Published in TEXT Technology, 4.1 (Spring, 1994), 7-12.

      There are several ways that computers can be used to compare texts of novels and other works to attempt to identify indications of authorship. Some methods that have been used to identify authors' styles are extremely complex, but the two programs discussed in this article use rather simple principles. I created the programs in my language of choice for textual computing: SPITBOL-386.

Comparing Word Lengths

      It has been argued that a straight-forward comparison of word lengths can identify the author of a text. It appears that a careful calculation of the percentage of words of various lengths (one-letter words, two-letter words, and so on) may produce a unique fingerprint for any author. A uniform definition of a word (or token) must be used, of course; the program that I wrote to compare word lengths identifies as a word any string of characters consisting of upper-case letters, lower- case letters, digits, hyphen, and apostrophe -- but the initial character of the string must be a letter.

      Figure 1 shows the output from my program that compares the number and percentage of words of various lengths in two novels by Nathaniel Hawthorne. The difference in percentage is listed and also graphed. The file identified as # 1 is The Scarlet Letter, and # 2 is The House of the Seven Gables. The percentage for each word length is remarkably similar. The greatest difference is eight tenths of one percent. Seven word lengths are within one tenth of a percent.

      Figure 2 shows a comparison of the word lengths of two novels by Hawthorne (identified as # 1) and three novels written by my colleague James A. Janke (identified as # 2). They are not too similar. The differences in the percentages of lengths are often over one, and the greatest difference is 3.8. Only one length is within one tenth of a percent.

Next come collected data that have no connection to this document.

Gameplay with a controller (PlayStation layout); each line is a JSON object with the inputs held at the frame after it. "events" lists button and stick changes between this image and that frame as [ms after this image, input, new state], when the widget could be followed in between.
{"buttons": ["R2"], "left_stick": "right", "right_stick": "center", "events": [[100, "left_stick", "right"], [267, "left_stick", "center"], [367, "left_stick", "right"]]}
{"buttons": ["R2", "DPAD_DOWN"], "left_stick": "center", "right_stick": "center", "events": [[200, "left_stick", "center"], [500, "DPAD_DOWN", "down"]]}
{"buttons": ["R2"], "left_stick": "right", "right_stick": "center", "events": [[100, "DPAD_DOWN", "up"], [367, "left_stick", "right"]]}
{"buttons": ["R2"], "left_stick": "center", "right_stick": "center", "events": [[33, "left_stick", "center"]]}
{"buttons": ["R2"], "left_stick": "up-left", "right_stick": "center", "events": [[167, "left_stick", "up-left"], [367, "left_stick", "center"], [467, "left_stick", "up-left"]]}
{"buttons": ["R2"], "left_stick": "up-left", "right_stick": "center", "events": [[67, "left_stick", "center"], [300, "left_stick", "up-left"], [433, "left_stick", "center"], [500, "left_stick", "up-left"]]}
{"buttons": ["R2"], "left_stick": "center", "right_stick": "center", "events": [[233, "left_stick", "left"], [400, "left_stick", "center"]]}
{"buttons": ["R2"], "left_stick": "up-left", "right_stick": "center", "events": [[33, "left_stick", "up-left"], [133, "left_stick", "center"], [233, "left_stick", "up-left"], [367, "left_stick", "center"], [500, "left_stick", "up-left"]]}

      A comparison of the word lengths of one group of four plays by Shakespeare with another group of five of his plays showed similarities about like those of the two novels by Hawthorne. The word lengths of James Janke's novels differ one from another a little more than those of Hawthorne. Janke suggested to me that some differences may be due to his working with different publishers and editors; one of his editors told him to use direct, active verbs always, and he did so in his next two novels. Nevertheless, regardless of editors, subject matter, the date of composition, or other variations, my (limited) tests indicate that texts written by the same author seem to have few (or no) differences in word lengths over one percent, and rarely (if ever) differ by two percent or more. Therefore, we might conclude that a comparison of word lengths that looked like Figure 1 indicates that the texts were written by the same author, but that a correlation like that in Figure 2 is good evidence that they were written by different authors.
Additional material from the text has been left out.